Se para Eliza o PCC atrapalhou a vida, para o auxiliar de engenharia Renan Aguiar, 20, o dia foi de festa. Liberado do serviço, ele foi ao Anime Friends (um festival que mistura concurso de fantasias, shows e jogos de RPG), na zona norte, com sua fantasia a tiracolo. "Se saísse de casa com ela, seria morto com certeza." Explica-se: Renan passou a tarde de guerrilheiro, com uma touca na cabeça e um fuzil de plástico nas mãos. "Em época de atentado, a roupa fica perigosa."
Nenhum perigo nas roupas do São Paulo Fashion Week, na zona sul. Por lá, os ataques eram assuntos de poucas rodinhas. A maioria falava do mundo fashion, mesmo. Cristiane Rios, 24, que trabalha com eventos, conta que até ficou insegura ao sair de casa. "Mas foi só chegar aqui para esquecer o que está acontecendo lá fora. Não dá para São Paulo parar só porque os criminosos querem."
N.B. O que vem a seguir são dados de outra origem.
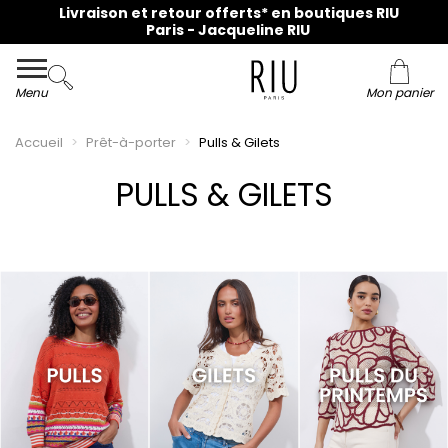
Menu
Mon panier
Accueil
Prêt-à-porter
Pulls & Gilets
PULLS & GILETS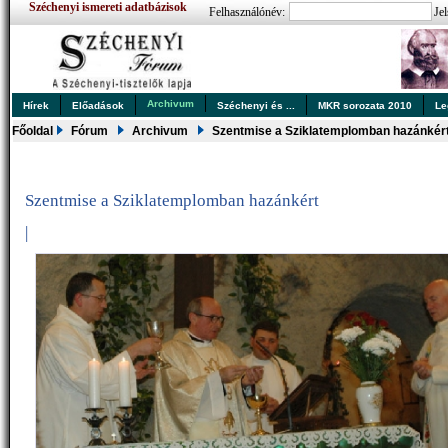
Széchenyi ismereti adatbázisok
Felhasználónév:
Jel
Archivum
Hírek
Előadások
Széchenyi és ...
MKR sorozata 2010
Le
Főoldal
Fórum
Archivum
Szentmise a Sziklatemplomban hazánkér
Szentmise a Sziklatemplomban hazánkért
|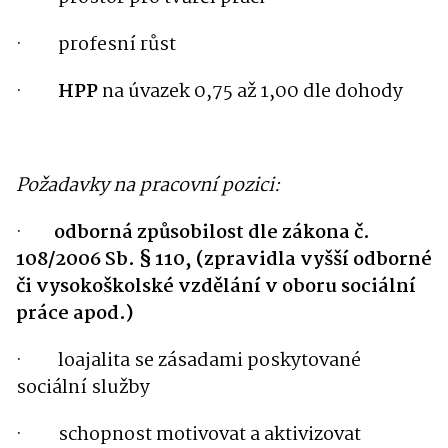
·
profesní růst
·
HPP
na úvazek 0,75 až 1,00 dle dohody
Požadavky na pracovní pozici:
·
odborná způsobilost dle zákona č.
108/2006 Sb. § 110, (zpravidla vyšší odborné
či vysokoškolské vzdělání v oboru sociální
práce apod.)
·
loajalita se zásadami poskytované
sociální služby
·
schopnost motivovat a aktivizovat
Da mesma opinião é o cantor Supla. Do outro lado da cidade, na zona norte, ele comemorava o Dia do Rock em um festival que durou mais de dez horas. "Tem que ficar esperto, mas a vida continua." Para garantir a segurança, só entrava no evento quem apresentasse documento, que era escaneado de ambos os lados, e deixasse sua foto registrada no computador.